■ **Page text**:
Sage Restaurant, The Gardens, Kuala Lumpur (Visit #6)

from Eat your heart out

For those of you not accustomed to reading this blog - this is a guest entry by Baby Sumo's Hubby. For reasons to be disclosed later....

As a small reward for enduring 1 month "confinement", I treated my wife to lunch on Friday 1st October at Sage Restaurant. This kitchen has always produced food we have enjoyed eating, whether it be for lunch or dinner and we were suitably tantalised this week after viewing their online menu for their Discover Lunch 3-course Set Menu.

I do enjoy the open-kitchen concept at Sage, there is something quietly reassuring about seeing well-dressed professional chefs at work preparing your meal, compared to the alternative where a plate of food simply appears from a serving hatch.



This is my first venture into "food blogging". For me, a dining experience can be enjoyed in many many forms, all having their own appeal and/or comfort factors - from the simplest of home cooked foods, BBQ, dare I say fast food drive-thru, hawker stall tapau, simple roadside restaurants, hotel kitchens or unique privately owned food outlets. There is a wide food selection available in KL and I consider myself lucky that all these options are readily available at mealtimes.

In my opinion, formed over several visits during 2009 and 2010, Sage offers well constructed menus, simply presented food and consistently delivers a satisfying meal - so here goes ...


"Food is like a work of art. The plate is my canvas. The ingredients are my paint. The customers are my critique"
Chef Daniel



The restaurant itself is located high up in The Gardens Hotel & Residences. The floor-to-ceiling windows ensure plenty of natural light pours in and the simple yet classy decor lets the food and any discussion you wish to partake in at your table make the experience.



"Seconds out - round one"

Royale of Boston Lobster with Sea Scallop and Yuzu Citrus

vs

A la minute Smoked Salmon with Soba Noodles and Wasabi


Wife was a little handicapped in her choice since certain food stuff (such as shelled seafood) are still out of bounds for up to 100 days! However we had both studied the menu at home and knew what we were going to order prior to leaving the comfort of our own home.




A nest of tasty soba noodles was topped off with a chunky seared piece of smoked salmon - just as expected from the menu. The textures and flavours combined here worked very well. The wasabi enhanced the noodles perfectly and the smoked salmon was plump with a nice crackling crisp skin.

[Data entries]
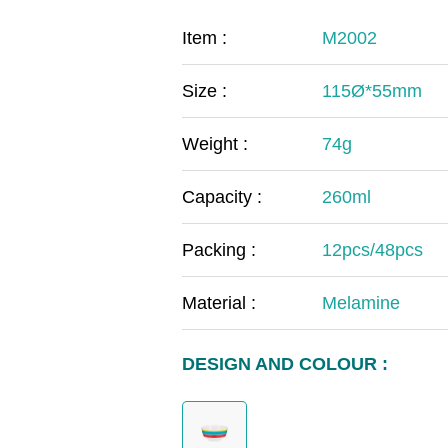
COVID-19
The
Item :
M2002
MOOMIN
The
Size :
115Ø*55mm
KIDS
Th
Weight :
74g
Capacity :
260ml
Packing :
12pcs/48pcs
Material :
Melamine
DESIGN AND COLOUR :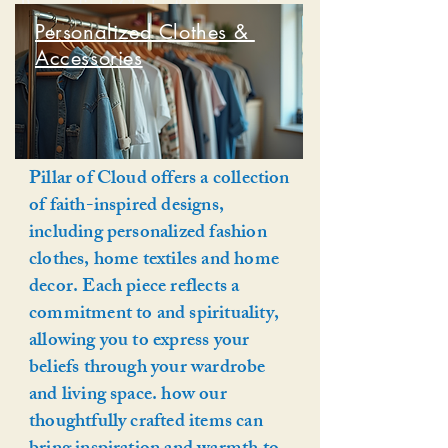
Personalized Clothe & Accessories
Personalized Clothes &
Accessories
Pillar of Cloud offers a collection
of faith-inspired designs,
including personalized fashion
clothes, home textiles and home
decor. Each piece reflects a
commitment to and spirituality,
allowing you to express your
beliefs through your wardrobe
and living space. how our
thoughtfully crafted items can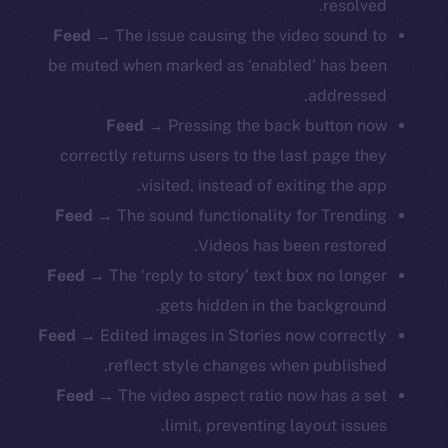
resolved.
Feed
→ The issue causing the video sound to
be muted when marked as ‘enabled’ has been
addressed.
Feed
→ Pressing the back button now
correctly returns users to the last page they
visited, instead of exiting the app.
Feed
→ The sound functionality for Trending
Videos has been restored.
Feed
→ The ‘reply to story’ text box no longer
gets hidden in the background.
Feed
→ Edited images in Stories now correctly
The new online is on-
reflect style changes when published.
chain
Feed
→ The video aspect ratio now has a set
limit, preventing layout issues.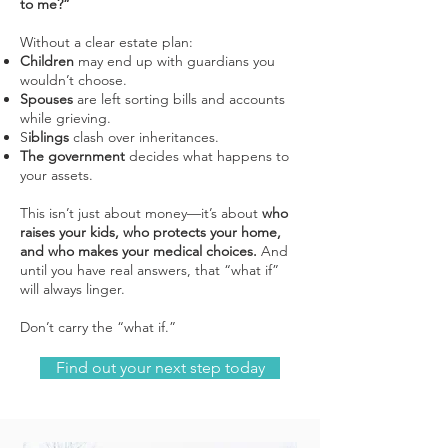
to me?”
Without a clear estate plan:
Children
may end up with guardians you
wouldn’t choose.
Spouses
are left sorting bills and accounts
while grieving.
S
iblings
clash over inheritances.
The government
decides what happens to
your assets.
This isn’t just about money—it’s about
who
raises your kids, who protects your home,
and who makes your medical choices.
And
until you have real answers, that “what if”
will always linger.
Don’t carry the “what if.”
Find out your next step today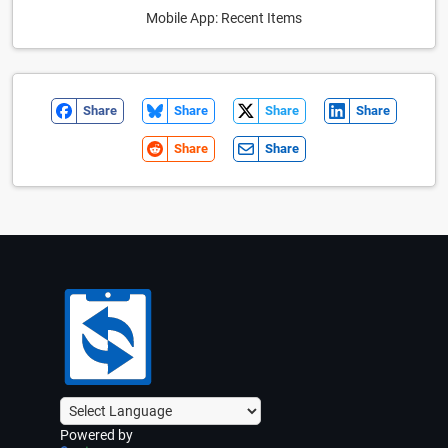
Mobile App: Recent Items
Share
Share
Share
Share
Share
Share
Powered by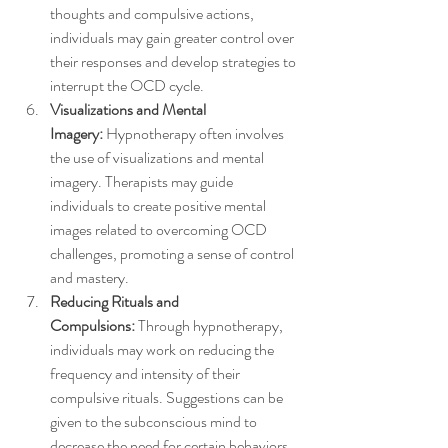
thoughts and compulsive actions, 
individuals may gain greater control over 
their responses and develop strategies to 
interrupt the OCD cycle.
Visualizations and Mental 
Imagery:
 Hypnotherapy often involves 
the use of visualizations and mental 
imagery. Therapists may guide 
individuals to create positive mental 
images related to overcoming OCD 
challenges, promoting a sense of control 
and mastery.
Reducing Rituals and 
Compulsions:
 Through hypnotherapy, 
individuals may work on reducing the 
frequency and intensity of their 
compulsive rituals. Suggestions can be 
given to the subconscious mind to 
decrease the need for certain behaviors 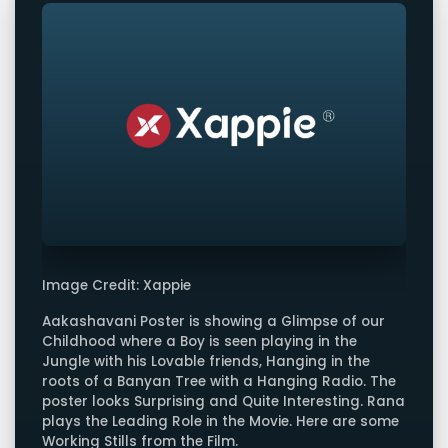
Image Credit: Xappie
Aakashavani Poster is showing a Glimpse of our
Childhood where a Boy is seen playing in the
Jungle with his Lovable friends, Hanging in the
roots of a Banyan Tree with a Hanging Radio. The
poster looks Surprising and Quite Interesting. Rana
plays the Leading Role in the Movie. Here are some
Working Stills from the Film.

...

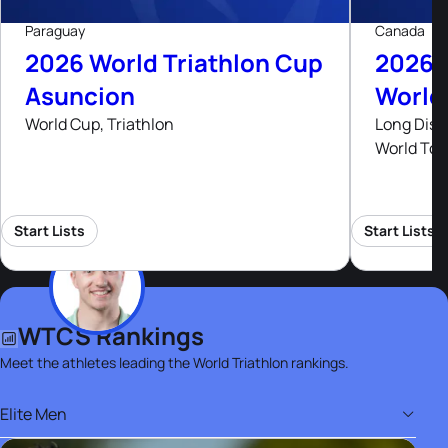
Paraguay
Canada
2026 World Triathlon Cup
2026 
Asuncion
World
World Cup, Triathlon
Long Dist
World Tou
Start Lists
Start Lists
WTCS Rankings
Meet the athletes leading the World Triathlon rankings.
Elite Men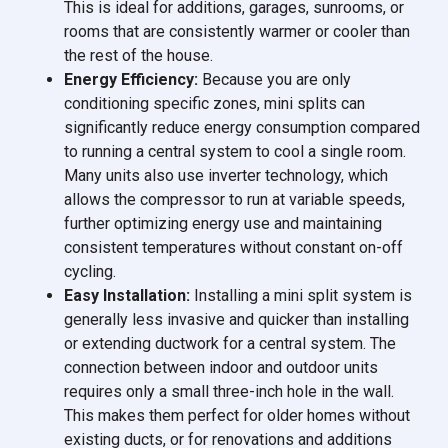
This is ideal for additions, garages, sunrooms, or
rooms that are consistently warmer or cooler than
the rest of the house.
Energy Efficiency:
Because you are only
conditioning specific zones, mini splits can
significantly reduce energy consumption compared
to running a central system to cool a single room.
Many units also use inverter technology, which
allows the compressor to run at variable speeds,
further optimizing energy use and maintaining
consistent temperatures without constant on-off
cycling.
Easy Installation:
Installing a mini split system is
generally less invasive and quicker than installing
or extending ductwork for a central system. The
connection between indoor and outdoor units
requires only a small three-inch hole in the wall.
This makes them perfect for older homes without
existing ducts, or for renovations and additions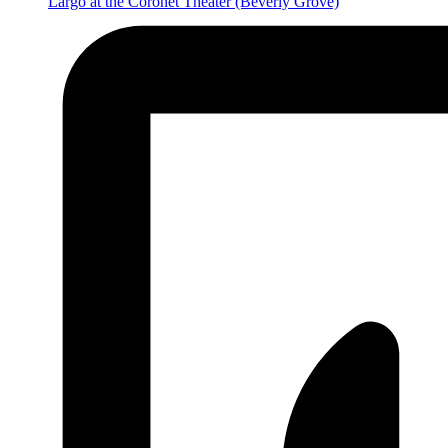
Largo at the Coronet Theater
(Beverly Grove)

==

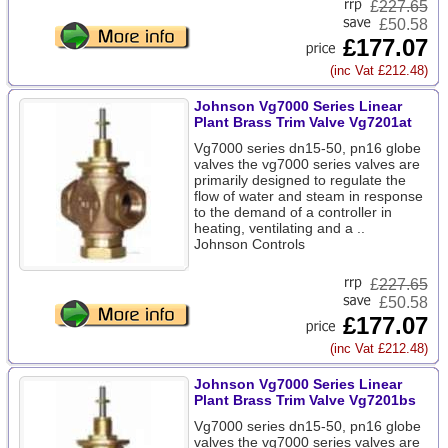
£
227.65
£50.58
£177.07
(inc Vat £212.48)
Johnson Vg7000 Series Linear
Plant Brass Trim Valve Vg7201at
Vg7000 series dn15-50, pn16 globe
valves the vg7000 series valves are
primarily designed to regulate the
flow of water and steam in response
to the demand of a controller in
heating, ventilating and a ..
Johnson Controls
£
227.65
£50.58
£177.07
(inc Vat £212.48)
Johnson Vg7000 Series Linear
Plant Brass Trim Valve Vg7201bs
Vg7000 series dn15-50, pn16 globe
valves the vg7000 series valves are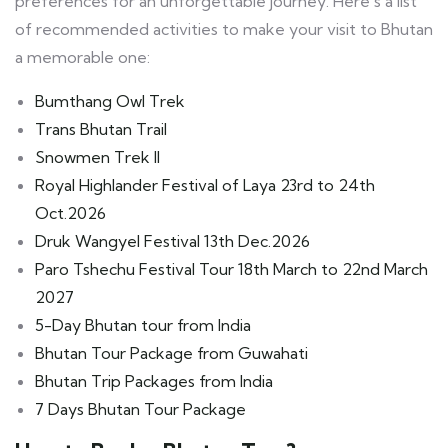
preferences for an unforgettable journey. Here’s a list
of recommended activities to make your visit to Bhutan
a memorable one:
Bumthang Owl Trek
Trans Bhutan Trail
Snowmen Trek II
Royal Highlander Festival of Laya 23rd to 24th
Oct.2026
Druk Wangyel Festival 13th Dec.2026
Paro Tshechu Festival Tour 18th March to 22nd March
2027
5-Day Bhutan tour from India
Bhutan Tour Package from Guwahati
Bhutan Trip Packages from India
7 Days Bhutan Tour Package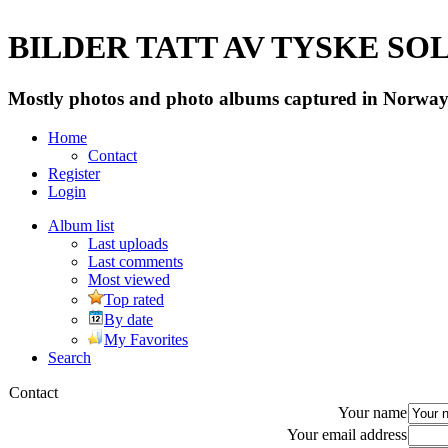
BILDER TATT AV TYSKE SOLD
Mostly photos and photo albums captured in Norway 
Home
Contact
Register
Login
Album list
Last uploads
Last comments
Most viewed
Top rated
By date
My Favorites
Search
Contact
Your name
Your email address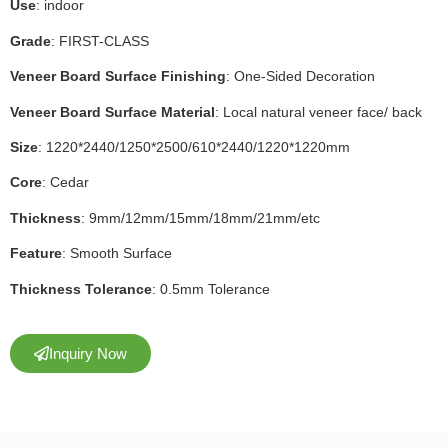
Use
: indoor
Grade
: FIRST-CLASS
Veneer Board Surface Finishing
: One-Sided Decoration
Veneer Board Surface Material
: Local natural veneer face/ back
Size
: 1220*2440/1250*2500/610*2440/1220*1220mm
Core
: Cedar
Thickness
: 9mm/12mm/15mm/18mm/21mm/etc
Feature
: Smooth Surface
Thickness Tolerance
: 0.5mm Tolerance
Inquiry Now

■ **What you are asked to do**: Continue the Sage Restaurant review, picking up right after its last sentence.

■ **Result of the task**:
Hold on. Is that an oyster? If you are an oyster lover then this was an unexpected and welcomed addition to the dish, one which I would have thought would warrant a mention on the usually precise menu descriptions. Since oysters are on the list of banned "confinement" substances, it was passed to my side of the table and was a more than pleasant addition to my "seafood soup".



We have seen these fashionable Staub cocotte cast iron pots at several restaurants lately. Sometimes these presentation efforts can enhance the dining experience, personally I like a little pomp and ceremony during a celebratory meal. The descriptions alone whet the appetite; my "seafood soup" was suddenly a regal sounding dish.


Royale of Boston Lobster with Sea Scallop and Yuzu Citrus


This dish interestingly presented 4 contrasting textures to my palate. In order of ascending firmness there was the soup stock, the steamed egg, the scallop and the lobster. I do like a good soup and in layman's terms this was a good soup :-)


Having both enjoyed our respective choices for appetiser the battle was evenly poised, in the balance at this early stage :-)




"Seconds out - round two"

Pan Fried Deep Sea Pomfret with Prawn, Sansho Beurre Blanc
vs
Grain Fed Angus Tenderloin with Foie Gras and Natural Jus



I often let my wife choose first when we dine and to maximise her blog content I will select a dish different from her choice for every course, within reason.


On previous visits to Sage I have had their fish option for the reason explained above. However, today I fancied beef and being topped with foie gras, it was a no brainer for me when it came to selecting our mains. Served simply with mash potatoes, mustard, kailan and its own juice, this hits the spot for a meat lover.


However just before I made my first cut I asked my fellow diner "Where is the "foie gras ?"

Recently at Cilantro I had to ask "where is my scallop", at first thinking that the kitchen forgot to plate it up, then moments later found it packaged inside the zucchini flower!! A nice touch, I thought.

No such illusions here today though unfortunately - collectively we scoured the plates before us before proceeding, then in unison waved the waiting staff over for clarification.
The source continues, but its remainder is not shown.